FairCom servers use TLS to secure TCP/IP communications. FairCom server APIs can communicate over TCP/IP using HTTP, HTTPS, WS, WSS, MQTT, MQTTS, JDBC, ODBC, and FairCom's wire protocols.

Transport Layer Security (TLS) is a secure way for computers to communicate. It uses encryption, a certificate file, and a private key file to create secure communications between computers. TLS was formerly called Secure Sockets Layer (SSL). FairCom products support TLS 1.3, which is the latest version.

TLS works by defining a series of requests and responses between a client computer and a server computer. This is called the TLS handshake.

  • FairCom's JSON Action APIs use the HTTPS and WSS protocols with TLS.

  • FairCom's MQ broker uses the MQTTS protocol with TLS.
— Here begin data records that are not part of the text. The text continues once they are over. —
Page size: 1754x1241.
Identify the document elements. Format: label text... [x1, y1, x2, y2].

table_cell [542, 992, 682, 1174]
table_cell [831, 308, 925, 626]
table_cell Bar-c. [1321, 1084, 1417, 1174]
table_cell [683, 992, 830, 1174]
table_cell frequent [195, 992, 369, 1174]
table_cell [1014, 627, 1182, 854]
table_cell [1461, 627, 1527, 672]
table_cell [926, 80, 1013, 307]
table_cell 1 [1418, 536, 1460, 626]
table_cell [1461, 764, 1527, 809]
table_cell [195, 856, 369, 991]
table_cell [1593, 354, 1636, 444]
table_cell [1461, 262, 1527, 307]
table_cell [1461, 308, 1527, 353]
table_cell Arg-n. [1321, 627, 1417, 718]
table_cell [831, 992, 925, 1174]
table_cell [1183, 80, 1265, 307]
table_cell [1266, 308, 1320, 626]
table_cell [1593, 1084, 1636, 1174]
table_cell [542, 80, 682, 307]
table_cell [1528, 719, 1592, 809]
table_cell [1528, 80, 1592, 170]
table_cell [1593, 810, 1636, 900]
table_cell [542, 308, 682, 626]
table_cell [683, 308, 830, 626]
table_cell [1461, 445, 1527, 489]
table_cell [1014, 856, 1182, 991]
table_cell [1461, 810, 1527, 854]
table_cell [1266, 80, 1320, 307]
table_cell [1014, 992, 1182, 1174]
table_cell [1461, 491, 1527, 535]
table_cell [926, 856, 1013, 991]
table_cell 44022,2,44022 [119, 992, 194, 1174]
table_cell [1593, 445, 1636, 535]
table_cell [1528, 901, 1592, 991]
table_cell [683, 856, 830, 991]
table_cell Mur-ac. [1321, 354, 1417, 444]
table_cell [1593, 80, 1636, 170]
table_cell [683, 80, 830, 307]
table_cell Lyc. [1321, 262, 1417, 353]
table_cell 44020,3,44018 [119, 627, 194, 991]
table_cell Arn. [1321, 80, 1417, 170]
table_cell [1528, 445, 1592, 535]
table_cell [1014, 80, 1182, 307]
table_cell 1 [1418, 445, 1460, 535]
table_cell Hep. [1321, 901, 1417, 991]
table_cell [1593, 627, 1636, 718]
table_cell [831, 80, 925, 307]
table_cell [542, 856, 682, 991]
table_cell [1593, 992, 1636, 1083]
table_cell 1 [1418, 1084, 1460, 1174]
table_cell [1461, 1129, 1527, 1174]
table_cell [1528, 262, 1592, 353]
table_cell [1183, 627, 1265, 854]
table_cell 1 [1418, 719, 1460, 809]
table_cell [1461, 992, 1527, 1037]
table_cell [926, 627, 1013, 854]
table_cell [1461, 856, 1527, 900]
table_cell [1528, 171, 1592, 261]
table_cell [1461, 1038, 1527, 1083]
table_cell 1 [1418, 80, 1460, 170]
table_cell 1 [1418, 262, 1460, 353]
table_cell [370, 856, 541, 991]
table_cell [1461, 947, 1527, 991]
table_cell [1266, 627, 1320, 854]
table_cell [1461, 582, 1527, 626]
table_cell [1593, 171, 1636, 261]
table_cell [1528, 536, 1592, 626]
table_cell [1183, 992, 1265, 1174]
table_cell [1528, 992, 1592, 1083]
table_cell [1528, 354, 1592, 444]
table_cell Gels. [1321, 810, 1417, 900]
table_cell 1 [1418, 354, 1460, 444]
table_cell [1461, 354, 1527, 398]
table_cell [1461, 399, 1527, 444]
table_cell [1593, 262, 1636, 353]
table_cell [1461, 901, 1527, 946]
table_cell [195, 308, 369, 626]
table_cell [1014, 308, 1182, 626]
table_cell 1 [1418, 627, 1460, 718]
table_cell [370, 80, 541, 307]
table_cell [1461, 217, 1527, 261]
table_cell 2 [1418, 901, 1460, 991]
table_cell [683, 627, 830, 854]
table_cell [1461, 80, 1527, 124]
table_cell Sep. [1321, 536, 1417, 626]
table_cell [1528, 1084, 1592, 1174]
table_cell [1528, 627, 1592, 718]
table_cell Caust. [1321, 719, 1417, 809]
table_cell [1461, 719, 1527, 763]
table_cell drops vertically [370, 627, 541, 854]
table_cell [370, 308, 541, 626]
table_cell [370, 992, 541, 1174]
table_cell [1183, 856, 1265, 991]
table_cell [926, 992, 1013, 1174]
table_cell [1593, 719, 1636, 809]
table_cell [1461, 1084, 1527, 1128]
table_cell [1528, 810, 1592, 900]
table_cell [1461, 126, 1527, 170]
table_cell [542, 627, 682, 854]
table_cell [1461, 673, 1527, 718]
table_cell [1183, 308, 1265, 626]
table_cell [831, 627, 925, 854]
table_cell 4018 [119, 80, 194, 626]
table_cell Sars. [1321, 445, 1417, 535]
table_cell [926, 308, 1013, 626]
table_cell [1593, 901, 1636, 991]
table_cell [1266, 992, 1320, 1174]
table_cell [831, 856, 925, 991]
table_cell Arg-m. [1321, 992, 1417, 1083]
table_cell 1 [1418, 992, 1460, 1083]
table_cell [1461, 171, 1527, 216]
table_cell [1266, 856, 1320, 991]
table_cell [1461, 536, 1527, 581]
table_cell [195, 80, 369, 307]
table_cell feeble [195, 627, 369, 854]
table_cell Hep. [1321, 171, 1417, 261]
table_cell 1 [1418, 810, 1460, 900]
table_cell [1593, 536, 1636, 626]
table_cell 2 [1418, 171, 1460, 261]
  • FairCom's ISAM, CTDB, and SQL APIs use FairCom's wire protocols with TLS when they use TCP/IP instead of shared memory.

    Note

    FairCom's ISAM and SQL wire protocols can use TCP/IP or shared memory. Shared memory works only when client software and the FairCom server run on the same computer. Shared memory is faster than TCP/IP but is not encrypted using TLS.

  • HTTPS, WSS, and MQTTS

    • In your client software, use TLS settings in your protocol driver.

    • On the server, use settings in services.json.

  • FairCom ISAM wire protocol

    • In your client software, use functions in FairCom's client library, mtclient.

    • On the server, use TLS settings in the FairCom DB Configuration File, ctsrvr.cfg.

  • JDBC

  • ODBC

Certificates provide different levels of secure communications with FairCom servers:
  • No certificates

    • FairCom servers can optionally use TLS to encrypt communications without certificates.

    • FairCom does not recommend this approach because a man-in-the-middle attack can intercept the encrypted communications between clients and the server.

  • Server certificate

    • FairCom servers use TLS to encrypt communications.

    • A server certificate prevents man-in-the-middle attacks when the client software uses the CA certificate to prove the server's identity.

  • Server and client certificates

    • FairCom servers use TLS to encrypt communications.

    • A server certificate prevents man-in-the-middle attacks if you configure client software to use the CA certificate.

    • A client certificate improves authentication security when you configure server software to use the CA certificate to prove the client's identity.

The resource-intensive portion of a TLS connection is the initial creation. Once connected, ongoing communication overhead is negligible. Thus, for best performance, avoid repeated connections and maintain an established TLS connection.